Given height & width vectors representing input proportions, this function identifies the nearest harmonious ratio.
Usage
round_ratios(
h,
w = 1,
target = c("nearest", "taller", "wider"),
tolerance = 0.01
)Arguments
- h, w
pairwise height & width vectors representing input proportions
- target
whether to identify nearest harmonious ratio (default) or to limit to solutions where the input proportion may only be taller/wider than the harmonious ratio, see Details & Examples
- tolerance
only consider harmonious ratios within ±tolerance of input ratios, in degrees
Value
Returns a named vector of rounded proportions. Proportions that are
not within ±tolerance of a harmonious ratio with be NA.
Details
Input proportions are compared to harmonious ratios after converting to
angles with degrees(). Rounding only considers harmonious ratios that are
within ±tolerance (in degrees) of the input proportion.
By default, the nearest harmonious ratio is returned, but the target
argument can be used to favor actual proportions that run tall or wide. When
making page layout decisions, it can be useful to prefer proportions along
the spine that are a little wider than the ideal ratio. Once bound, optical
foreshortening along the spine tends to bring the perceived ratio back into
harmony.
Examples
round_ratios(3, 2)
#> fifth
#> 1.5
round_ratios(2.9999, 2)
#> fifth
#> 1.5
round_ratios(3.0001, 2)
#> fifth
#> 1.5
round_ratios(c(2.9999, 3.0001), 2, tolerance = 1e-6)
#> <NA> <NA>
#> NA NA
round_ratios(c(2.9999, 3.0001), 2, target = "taller")
#> <NA> fifth
#> NA 1.5
round_ratios(c(2.9999, 3.0001), 2, target = "wider")
#> fifth <NA>
#> 1.5 NA

■ ACTIVITY 1
In the round_ratios documentation, which function converts input proportions to angles before they are compared with harmonious ratios?
■ ACTIVITY 2
From the round_ratios documentation, return the passage from "By default, the" to "round_ratios(3.0001, 2)", copied word for word.

■ DATA
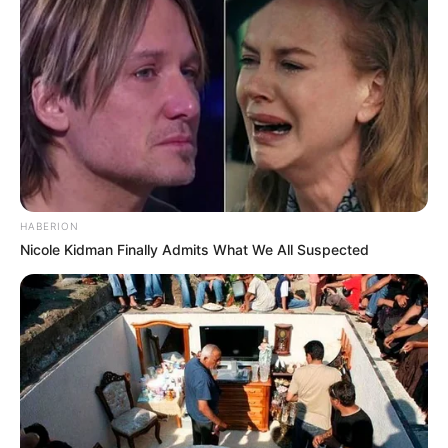
HABERION
Nicole Kidman Finally Admits What We All Suspected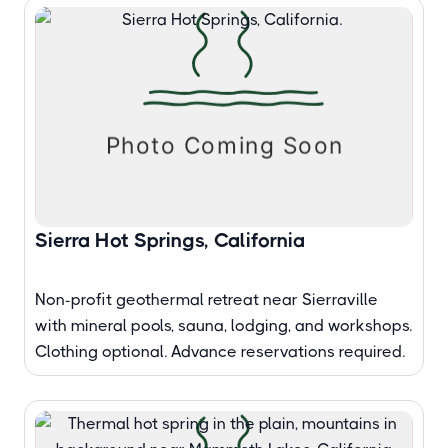
Sierra Hot Springs, California
Non-profit geothermal retreat near Sierraville
with mineral pools, sauna, lodging, and workshops.
Clothing optional. Advance reservations required.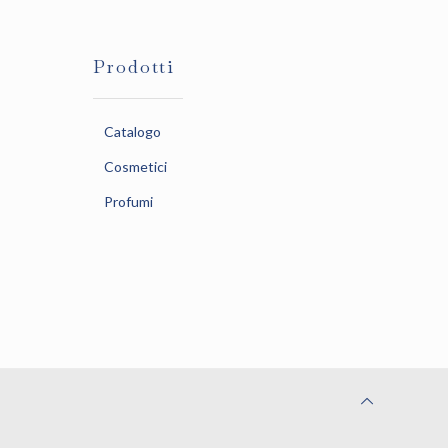
Prodotti
Catalogo
Cosmetici
Profumi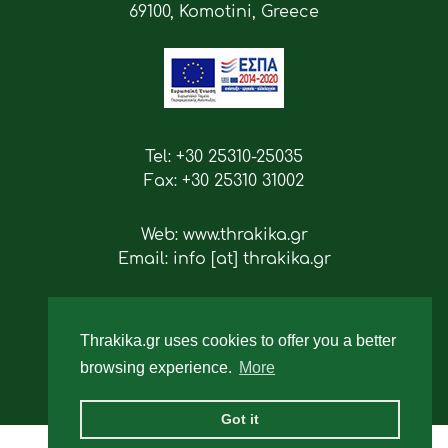
69100, Komotini, Greece
Tel: +30 25310-25035
Fax: +30 25310 31002
Web: www.thrakika.gr
Email: info [at] thrakika.gr
Follow us
Thrakika.gr uses cookies to offer you a better
browsing experience.
More
Got it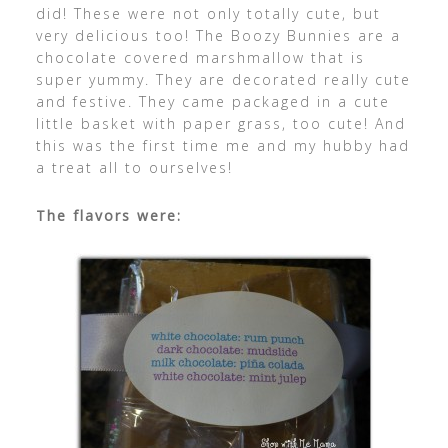
did! These were not only totally cute, but
very delicious too! The Boozy Bunnies are a
chocolate covered marshmallow that is
super yummy. They are decorated really cute
and festive. They came packaged in a cute
little basket with paper grass, too cute! And
this was the first time me and my hubby had
a treat all to ourselves!
The flavors were: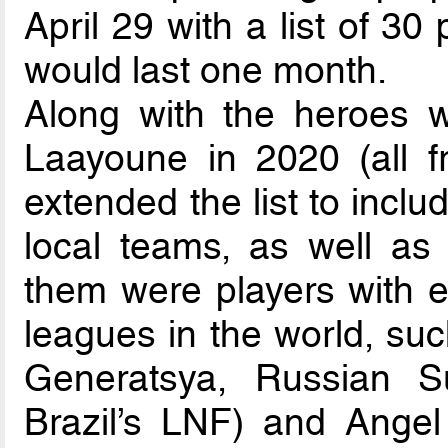
April 29 with a list of 30 
would last one month.
Along with the heroes 
Laayoune in 2020 (all 
extended the list to incl
local teams, as well as
them were players with e
leagues in the world, su
Generatsya, Russian Su
Brazil’s LNF) and Angel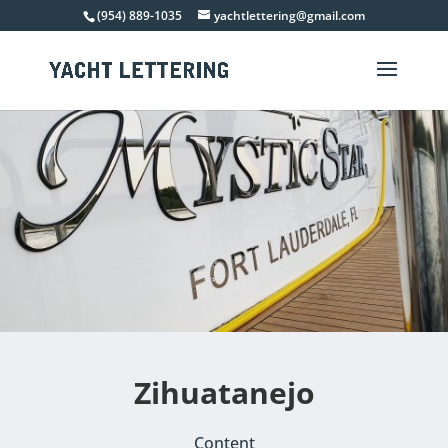
(954) 889-1035
yachtlettering@gmail.com
Zihuatanejo
Content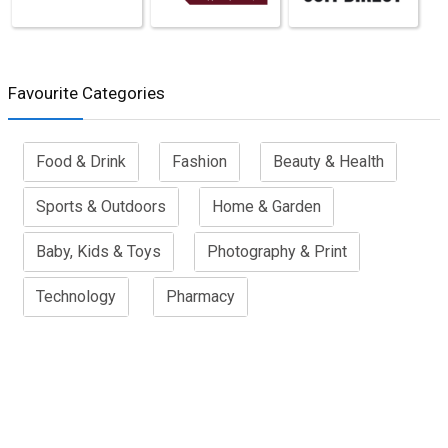
Favourite Categories
Food & Drink
Fashion
Beauty & Health
Sports & Outdoors
Home & Garden
Baby, Kids & Toys
Photography & Print
Technology
Pharmacy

■ REPLY 1
The degrees() function.

■ REPLY 2
By default, the nearest harmonious ratio is returned, but the target
argument can be used to favor actual proportions that run tall or wide. When
making page layout decisions, it can be useful to prefer proportions along
the spine that are a little wider than the ideal ratio. Once bound, optical
foreshortening along the spine tends to bring the perceived ratio back into
harmony.
Examples
round_ratios(3, 2)
#> fifth
#> 1.5
round_ratios(2.9999, 2)
#> fifth
#> 1.5
round_ratios(3.0001, 2)